Landlords and tenants alike are struggling through the current economy, with building owners being reluctant and sometimes unable to shell out upfront funds for capital improvements, Rea says. Owners are instead leasing space at reduced rates, just above $3 per square foot triple net, and continue to offer more flexible lease terms, she says.

“This bodes well for tenants, as many are unsure of their own situations and have been more comfortable committing to short-term leases,” Rea observes. However, she adds that some companies have been willing to sign large, long-term deals based on their own confidence, particularly in the Airport/South I-85 submarket.

Notable examples cited by JLL include food distributor J.M. Smucker Co. leasing 556,800 square feet at Southcreek Distribution Center in suburban Fairburn. Also, D&H Distributing Co. purchased a 458,000-square-foot warehouse at 185 Coweta Industrial Parkway for $17.4 million, or $38 per square foot.

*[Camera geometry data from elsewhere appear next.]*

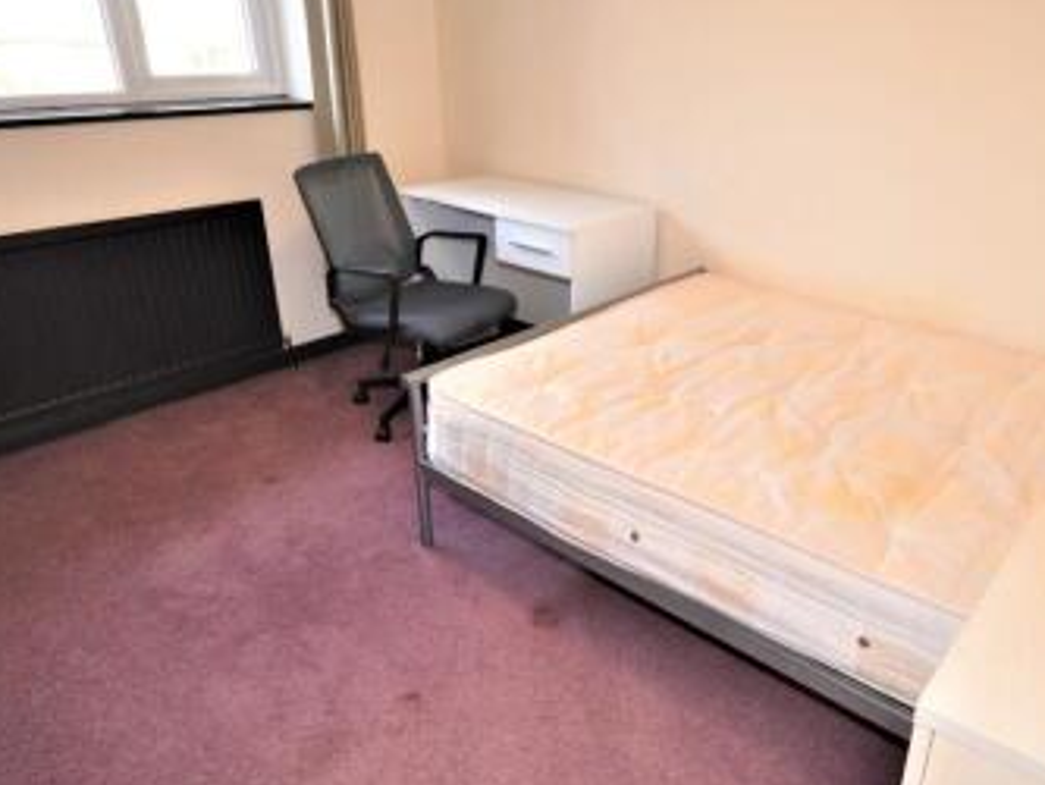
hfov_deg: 73.8
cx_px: 628
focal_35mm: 23
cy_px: 416
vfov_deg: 59.5
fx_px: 685
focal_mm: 11
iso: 500
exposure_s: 1/60
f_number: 4.2
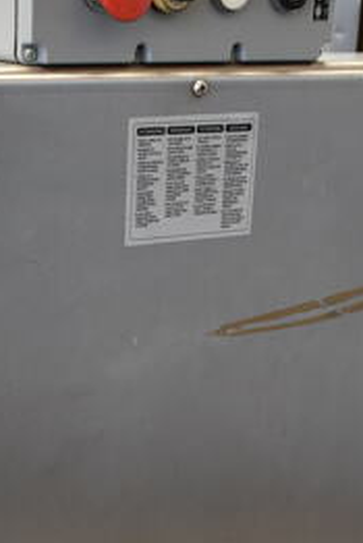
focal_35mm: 94
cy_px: 695
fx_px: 1420
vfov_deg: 20.0
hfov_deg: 14.5
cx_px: 56
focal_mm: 18
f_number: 3.5
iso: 900
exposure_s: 1/30
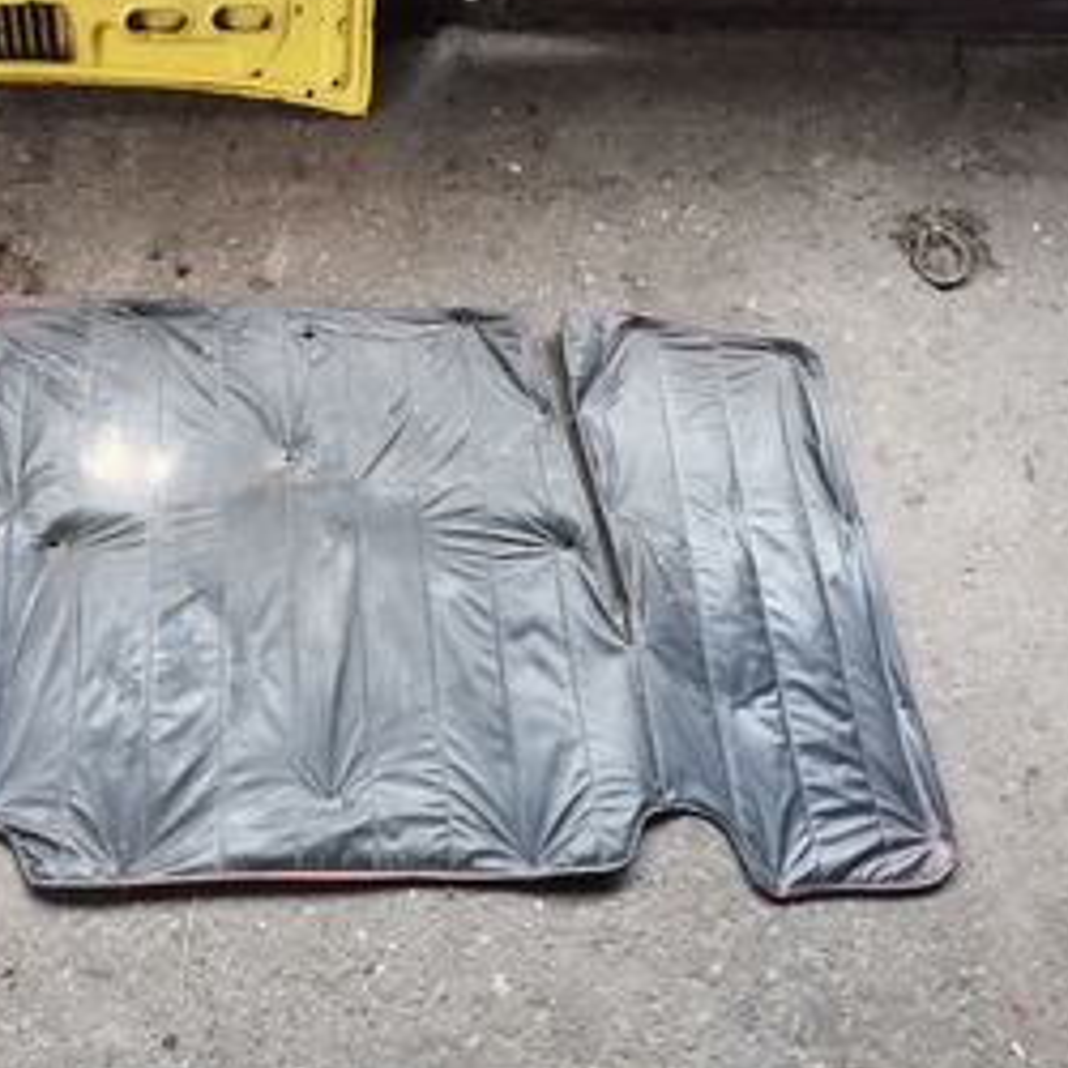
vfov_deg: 48.4
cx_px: 320
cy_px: 491
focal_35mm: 34
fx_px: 1187
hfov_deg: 47.3
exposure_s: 1/25
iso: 640
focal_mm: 4.75
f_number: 1.8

Despite Hartsfield-Jackson International Airport’s continuing status as the world’s busiest and no letup of traffic on Interstate 85, the median pricing for industrial buildings in metro Atlanta is maintaining a level of $54 per square foot, with buyers focusing on higher-quality properties with credit tenants, according to Marcus & Millichap. Average cap rates are currently in the mid-to-high 8% range, up at least 50 basis points from a year ago.

“Transaction velocity in the Atlanta industrial market declined by nearly one-third during the past year and will likely continue to slow through the remainder of 2009 due to investors’ uncertainty and limited financing,” says John Leonard, regional manager of Marcus & Millichap’s Atlanta office. He adds that discounting will emerge in warehouse/distribution facilities as tenants look to renegotiate leases in order to cut costs.

JLL notes a lack of new development in the metro Atlanta industrial market, with only 573,000 square feet delivered in six new buildings during the first quarter. No additional space is under construction for the first time in more than a decade.

Marcus & Millichap projects that 2.5 million square feet of new industrial inventory will be built throughout 2009, roughly one-third of that from the previous year. Added stock and declining demand are forecast to drive vacancy up by a full percentage point this year, to 17%.